Mitigation Strategy: Auditing and Logging (Conductor-Level)

  • Description:

    1. Enable Audit Logging: Configure Conductor to log all significant events, including:
      • Workflow creation, modification, and deletion.
      • Workflow execution start, completion, failure, and termination.
      • Task assignment, completion, and failure.
      • User authentication and authorization events.
      • Changes to Conductor server configuration.
    2. Log Relevant Information: Include relevant information in each log entry, such as:
      • Timestamp.
      • User ID (if authenticated).
      • Workflow ID and task ID.
      • Event type (e.g., "workflow_started", "task_failed").
      • Input parameters and output results (if appropriate, and with proper sanitization to avoid logging sensitive data).
      • Error messages and stack traces (for failures).
    3. Configure Logging Destination: Configure Conductor to send logs to a secure, centralized logging system (e.g., Elasticsearch, Splunk, CloudWatch Logs).
    4. Log Rotation and Retention: Implement log rotation and retention policies to manage log file size and storage duration.
    5. Regular Log Review: Regularly review audit logs to detect suspicious activity, anomalies, or security incidents. Use automated tools and manual analysis.
    6. Alerting: Configure alerts based on specific log events or patterns (e.g., repeated authentication failures, unauthorized workflow modifications).

  • Threats Mitigated:

    • Detection of Security Incidents (All Severities): Provides an audit trail for investigating security incidents and identifying the root cause.
    • Non-Repudiation (Medium Severity): Provides evidence of user actions and system events, making it difficult for users to deny their actions.
    • Compliance (Varies): Helps meet compliance requirements for auditing and logging.

  • Impact:

    • Detection of Security Incidents: Significantly improves the ability to detect and respond to security incidents.
    • Non-Repudiation: Risk reduced moderately.
    • Compliance: Helps meet compliance requirements.

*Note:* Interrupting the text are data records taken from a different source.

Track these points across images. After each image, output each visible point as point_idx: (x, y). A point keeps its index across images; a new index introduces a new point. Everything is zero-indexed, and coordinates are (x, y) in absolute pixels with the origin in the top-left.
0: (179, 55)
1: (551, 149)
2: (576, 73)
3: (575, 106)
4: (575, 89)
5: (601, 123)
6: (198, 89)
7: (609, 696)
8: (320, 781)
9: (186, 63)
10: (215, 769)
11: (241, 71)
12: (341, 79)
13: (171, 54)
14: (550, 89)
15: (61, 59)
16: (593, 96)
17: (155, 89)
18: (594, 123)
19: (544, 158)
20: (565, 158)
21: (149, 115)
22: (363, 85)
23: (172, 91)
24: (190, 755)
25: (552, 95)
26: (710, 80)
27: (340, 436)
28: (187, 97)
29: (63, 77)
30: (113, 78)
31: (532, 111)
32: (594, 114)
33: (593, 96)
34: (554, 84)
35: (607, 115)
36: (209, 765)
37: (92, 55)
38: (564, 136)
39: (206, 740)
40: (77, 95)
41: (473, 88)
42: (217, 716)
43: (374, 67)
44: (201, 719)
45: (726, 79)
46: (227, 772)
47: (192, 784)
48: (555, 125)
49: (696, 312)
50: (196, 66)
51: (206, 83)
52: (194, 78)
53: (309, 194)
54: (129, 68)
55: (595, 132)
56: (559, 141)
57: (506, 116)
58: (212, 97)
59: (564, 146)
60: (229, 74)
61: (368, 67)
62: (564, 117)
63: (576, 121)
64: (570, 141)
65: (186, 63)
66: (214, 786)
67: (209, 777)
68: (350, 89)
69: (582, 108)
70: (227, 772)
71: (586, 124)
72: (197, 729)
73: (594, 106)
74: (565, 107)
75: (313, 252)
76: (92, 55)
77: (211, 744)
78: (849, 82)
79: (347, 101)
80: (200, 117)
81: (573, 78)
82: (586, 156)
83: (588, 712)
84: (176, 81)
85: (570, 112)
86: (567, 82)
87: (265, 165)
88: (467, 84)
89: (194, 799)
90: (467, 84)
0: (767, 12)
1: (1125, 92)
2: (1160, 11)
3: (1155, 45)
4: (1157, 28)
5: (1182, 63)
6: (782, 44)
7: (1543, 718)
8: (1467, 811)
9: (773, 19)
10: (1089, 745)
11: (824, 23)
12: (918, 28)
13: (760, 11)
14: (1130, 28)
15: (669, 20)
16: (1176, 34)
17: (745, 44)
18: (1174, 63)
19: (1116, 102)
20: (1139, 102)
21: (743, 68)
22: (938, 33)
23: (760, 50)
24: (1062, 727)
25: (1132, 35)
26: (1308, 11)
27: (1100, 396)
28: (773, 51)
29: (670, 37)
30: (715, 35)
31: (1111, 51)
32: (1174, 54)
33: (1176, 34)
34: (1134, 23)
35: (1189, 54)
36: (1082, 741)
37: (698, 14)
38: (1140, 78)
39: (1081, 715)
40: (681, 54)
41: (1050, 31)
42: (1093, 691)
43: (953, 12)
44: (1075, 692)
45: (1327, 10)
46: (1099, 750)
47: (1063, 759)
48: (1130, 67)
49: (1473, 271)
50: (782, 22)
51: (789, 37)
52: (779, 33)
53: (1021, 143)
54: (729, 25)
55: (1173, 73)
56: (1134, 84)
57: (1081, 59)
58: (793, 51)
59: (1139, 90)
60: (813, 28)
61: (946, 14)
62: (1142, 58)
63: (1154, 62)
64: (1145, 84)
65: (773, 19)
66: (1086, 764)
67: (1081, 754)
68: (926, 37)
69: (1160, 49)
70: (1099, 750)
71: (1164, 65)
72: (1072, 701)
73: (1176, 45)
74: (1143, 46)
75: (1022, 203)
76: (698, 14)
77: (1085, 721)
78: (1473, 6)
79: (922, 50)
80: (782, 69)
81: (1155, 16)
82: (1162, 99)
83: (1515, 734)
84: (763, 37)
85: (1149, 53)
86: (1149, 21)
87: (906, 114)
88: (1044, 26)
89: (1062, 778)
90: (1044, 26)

  • Currently Implemented:

    • Basic logging is enabled, but it is not comprehensive or centralized.

  • Missing Implementation:

    • Comprehensive audit logging of all significant events is not implemented.
    • Logs are not sent to a secure, centralized logging system.
    • Log rotation and retention policies are not well-defined.
    • Regular log review and alerting are not formalized.